Hasdoğan ise, sınırlı
akademik kadroyla çok sayıda eğitim almak isteyuen öğrencilerin karşı karşıya
olduklarını belirtti. Akademisyen olmanın uzun ve zor bir süreç olduğuna dikkat
çeken Hasdoğan devlet üniversitelerinin günümüzde bir nevi akademik kadro
yetiştirme misyonu üstlendiklerini belirterek pek çok üniversitede yüksek lisans
ve doktora programının sınırlı olduğundan bahsetti.
Ortada kocaman bir
balon olduğuna dikkat çeken Er ise, son 10 senede endüstri tasarımları
bölümlerinin sayısının 5’ten 23’e çıktığına dikkat çekti. İş piyasasına
bakıldığında beklentilerde çok büyük bir açık görüldüğünü belirten Er, balon
patladığı zaman hayatta kalacak olanların devlet üniversiteleri olduğunu dile
getirdi. Bir sürü işsiz olacağına dikkat çektikten sonra bu gerçeğe kendimizi
alıştırmamızın gerektiğini, bu anlamda da okulların kendi stratejilerini
belirlemek durumunda olduklarını söyledi.
Türkiye’de yüksek öğretimde
arzın talebi aştığını dile getiren Ada ise kontenjanların boş kaldığını
belirtti. Bu topraklarda çok iyi takipçi olduğumuzu ancak öncü olamadığımızı
belirten Ada, her şeyin homojenleşmeye başladığını sözlerine
ekledi.
Farklılık ya da uzlaşmak
Kriz anlarında
çeşitliliğin önemli olduğuna vurgu yapan Özcan, çeşitliliğin olumlu olduğunu,
tek bir boyuta sahip olmanın tasarımcı kimliğine aykırı olduğunu söyledi.

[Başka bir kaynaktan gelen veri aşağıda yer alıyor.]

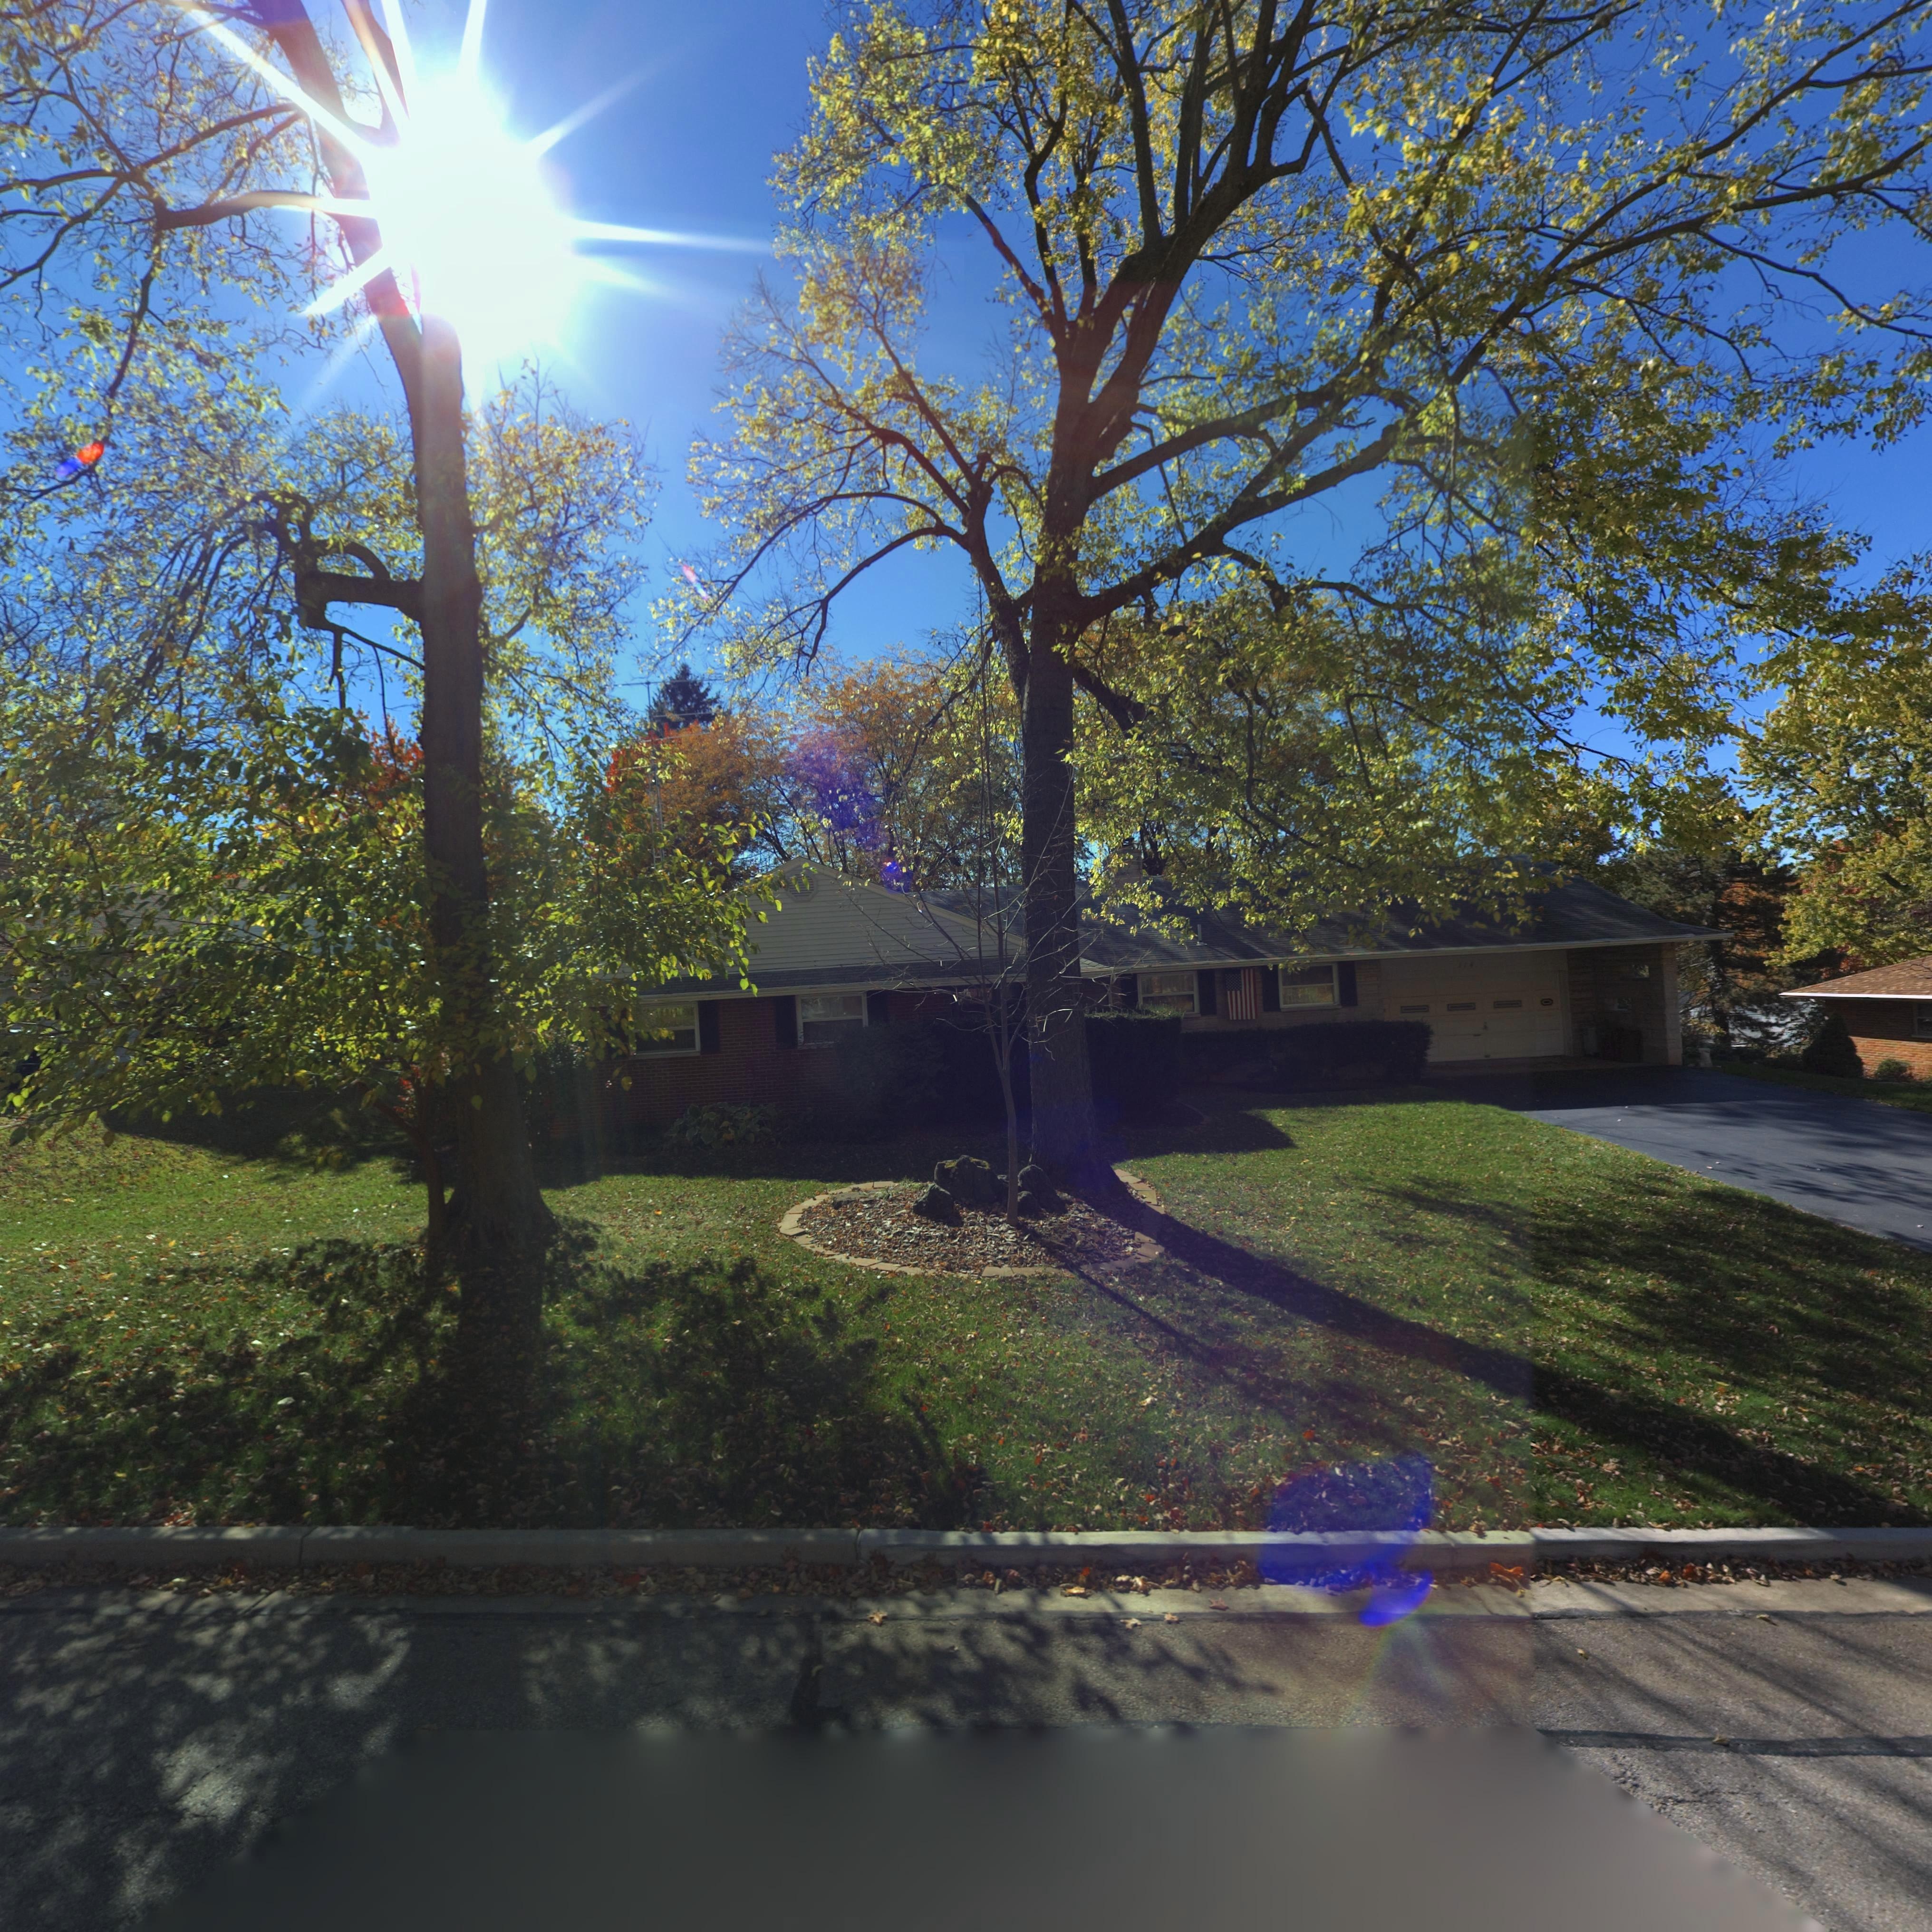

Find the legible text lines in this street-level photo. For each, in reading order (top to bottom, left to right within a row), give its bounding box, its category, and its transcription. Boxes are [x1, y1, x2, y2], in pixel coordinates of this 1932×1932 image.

Sonra
söz alan Ünsal ise, çeşitlenme ve farklılaşmanın esas olduğunu, benzeşmenin
gerekli olmadığını belirtti. Farklı üniversitelerdeki Endüstri Ürünleri
tasarımı bölümlerinin birbirlerine benzememesi gerektiğini savunan Er ise,
İngiltere’de uzmanlık tanımlarının farklılaşmasına dikkat çekti.